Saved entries

·····

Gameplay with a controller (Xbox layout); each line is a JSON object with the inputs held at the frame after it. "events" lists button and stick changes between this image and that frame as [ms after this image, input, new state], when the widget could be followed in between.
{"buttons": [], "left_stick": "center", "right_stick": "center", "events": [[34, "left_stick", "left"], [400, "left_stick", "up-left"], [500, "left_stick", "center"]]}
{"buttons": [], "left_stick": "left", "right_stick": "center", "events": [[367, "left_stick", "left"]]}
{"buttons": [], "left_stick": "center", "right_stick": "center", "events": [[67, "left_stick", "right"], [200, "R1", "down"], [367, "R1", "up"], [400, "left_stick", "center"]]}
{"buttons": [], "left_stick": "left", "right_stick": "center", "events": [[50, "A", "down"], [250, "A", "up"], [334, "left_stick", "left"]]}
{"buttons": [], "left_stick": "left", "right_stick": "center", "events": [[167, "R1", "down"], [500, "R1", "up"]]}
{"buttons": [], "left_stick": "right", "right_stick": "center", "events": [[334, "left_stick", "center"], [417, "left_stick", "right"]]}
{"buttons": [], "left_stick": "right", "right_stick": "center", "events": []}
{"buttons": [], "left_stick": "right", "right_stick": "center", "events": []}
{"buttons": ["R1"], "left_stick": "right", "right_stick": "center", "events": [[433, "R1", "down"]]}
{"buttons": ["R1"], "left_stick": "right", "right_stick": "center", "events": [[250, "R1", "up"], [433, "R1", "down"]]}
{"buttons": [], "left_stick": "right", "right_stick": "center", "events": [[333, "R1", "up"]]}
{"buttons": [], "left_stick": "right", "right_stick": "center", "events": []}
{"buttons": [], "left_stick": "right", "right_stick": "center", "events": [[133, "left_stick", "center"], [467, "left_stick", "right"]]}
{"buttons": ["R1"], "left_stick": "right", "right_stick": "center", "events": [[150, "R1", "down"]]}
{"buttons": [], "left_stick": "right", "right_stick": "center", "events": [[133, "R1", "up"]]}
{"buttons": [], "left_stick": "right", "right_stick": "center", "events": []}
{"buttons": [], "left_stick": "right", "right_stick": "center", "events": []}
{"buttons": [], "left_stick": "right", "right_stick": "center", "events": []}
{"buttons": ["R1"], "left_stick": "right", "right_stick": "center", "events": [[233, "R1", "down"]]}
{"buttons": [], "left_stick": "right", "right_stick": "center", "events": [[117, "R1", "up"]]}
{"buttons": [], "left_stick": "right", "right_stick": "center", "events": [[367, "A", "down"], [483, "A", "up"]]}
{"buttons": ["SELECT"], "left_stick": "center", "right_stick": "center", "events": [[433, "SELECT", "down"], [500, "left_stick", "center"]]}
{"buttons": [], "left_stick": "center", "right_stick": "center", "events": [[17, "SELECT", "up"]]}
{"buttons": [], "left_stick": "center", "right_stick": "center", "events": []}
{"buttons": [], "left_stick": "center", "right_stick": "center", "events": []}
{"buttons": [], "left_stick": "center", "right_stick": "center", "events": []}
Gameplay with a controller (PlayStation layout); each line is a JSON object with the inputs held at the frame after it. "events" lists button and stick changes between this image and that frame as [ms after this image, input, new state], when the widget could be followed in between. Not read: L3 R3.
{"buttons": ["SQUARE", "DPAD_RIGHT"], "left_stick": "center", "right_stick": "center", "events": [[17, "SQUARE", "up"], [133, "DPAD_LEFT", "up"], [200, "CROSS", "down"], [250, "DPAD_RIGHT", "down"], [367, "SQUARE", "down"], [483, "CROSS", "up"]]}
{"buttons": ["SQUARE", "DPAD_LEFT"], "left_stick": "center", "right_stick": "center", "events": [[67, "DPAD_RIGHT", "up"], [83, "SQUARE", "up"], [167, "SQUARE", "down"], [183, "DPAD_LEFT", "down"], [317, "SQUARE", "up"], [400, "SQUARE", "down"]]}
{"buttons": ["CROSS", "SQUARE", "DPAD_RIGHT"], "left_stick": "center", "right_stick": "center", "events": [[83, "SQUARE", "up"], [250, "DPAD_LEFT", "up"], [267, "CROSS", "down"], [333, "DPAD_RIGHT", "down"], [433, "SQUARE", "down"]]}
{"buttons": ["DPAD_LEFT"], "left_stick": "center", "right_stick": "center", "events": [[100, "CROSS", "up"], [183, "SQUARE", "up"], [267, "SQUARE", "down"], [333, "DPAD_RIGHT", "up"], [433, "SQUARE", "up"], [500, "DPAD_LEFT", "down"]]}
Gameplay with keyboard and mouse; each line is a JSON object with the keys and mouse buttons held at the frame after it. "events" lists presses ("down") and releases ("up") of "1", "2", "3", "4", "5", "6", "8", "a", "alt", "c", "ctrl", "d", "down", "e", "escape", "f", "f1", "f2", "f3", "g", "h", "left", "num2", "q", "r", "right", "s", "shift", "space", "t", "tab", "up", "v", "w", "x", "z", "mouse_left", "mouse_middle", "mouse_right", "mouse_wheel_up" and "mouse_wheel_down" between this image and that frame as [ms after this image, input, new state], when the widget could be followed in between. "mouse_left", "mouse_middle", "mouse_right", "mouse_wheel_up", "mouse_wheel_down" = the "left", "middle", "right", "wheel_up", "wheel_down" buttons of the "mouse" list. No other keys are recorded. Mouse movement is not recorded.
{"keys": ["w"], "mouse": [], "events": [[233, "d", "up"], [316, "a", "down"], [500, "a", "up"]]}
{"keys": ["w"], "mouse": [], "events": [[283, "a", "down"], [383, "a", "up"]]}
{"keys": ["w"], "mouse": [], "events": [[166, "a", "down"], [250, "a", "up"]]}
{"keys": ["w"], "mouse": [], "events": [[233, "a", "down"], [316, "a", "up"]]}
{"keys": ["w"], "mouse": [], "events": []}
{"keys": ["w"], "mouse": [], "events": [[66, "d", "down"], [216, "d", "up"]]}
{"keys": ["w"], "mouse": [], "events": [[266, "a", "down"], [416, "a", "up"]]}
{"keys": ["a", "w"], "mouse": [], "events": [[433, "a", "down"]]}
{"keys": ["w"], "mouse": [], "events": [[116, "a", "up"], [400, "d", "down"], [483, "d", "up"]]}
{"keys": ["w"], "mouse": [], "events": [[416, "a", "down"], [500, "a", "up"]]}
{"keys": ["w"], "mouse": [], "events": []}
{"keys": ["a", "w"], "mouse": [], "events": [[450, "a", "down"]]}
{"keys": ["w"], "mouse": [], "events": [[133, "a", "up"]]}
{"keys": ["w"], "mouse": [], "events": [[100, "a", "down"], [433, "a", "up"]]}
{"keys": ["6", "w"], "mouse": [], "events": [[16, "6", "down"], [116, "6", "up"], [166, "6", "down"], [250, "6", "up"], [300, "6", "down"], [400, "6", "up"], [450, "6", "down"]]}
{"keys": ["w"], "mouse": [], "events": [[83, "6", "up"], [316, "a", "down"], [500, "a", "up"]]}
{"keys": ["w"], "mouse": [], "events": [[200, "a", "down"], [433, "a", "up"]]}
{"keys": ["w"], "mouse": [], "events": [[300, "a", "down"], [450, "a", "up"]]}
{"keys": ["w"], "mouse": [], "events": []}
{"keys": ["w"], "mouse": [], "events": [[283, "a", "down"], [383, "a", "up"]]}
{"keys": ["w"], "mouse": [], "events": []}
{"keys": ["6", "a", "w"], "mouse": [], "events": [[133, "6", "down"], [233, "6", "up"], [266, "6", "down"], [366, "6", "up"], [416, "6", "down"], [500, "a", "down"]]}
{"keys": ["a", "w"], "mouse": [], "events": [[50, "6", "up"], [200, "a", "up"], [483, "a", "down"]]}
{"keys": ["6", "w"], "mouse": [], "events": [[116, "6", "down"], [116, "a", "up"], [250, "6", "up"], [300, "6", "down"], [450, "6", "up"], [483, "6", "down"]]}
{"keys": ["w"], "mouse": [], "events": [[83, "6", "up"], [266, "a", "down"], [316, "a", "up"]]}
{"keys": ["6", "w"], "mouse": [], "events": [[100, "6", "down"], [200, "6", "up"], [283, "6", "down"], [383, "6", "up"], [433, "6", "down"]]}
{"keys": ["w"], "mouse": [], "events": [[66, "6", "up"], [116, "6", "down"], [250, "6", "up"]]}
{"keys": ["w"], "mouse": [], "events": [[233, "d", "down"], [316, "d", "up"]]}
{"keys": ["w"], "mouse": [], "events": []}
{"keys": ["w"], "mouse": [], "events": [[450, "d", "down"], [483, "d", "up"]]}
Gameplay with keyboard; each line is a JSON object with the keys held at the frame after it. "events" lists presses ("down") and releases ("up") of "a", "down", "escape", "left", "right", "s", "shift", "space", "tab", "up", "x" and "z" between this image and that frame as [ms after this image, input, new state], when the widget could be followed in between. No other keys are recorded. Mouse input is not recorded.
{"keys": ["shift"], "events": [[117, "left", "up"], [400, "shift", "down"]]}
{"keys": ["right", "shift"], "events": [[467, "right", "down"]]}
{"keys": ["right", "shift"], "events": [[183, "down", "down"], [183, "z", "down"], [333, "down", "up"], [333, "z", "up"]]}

·····

WHAT IS REQUIRED:
Some lines in the records may hold "SELECT"; state how many do, and give no more than that number.

TASK OUTPUT:
2